Dataset records:
::::::::::

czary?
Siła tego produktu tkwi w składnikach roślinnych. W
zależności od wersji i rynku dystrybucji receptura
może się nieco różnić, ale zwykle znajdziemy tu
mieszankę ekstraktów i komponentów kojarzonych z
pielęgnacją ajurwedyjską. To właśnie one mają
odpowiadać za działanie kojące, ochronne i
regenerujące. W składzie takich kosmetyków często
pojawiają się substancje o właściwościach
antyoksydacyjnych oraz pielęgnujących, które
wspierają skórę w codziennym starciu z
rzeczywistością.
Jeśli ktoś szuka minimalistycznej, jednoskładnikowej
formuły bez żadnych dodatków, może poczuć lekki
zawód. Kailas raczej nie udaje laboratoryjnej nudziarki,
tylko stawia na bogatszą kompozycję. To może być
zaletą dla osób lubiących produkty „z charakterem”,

::::::::::

* **Task brief**: Please print exactly the lines of the entries above, beginning with the line that contains "zawód. Kailas raczej" and ending with the last line.

* **Solution**:
zawód. Kailas raczej nie udaje laboratoryjnej nudziarki,
tylko stawia na bogatszą kompozycję. To może być
zaletą dla osób lubiących produkty „z charakterem”,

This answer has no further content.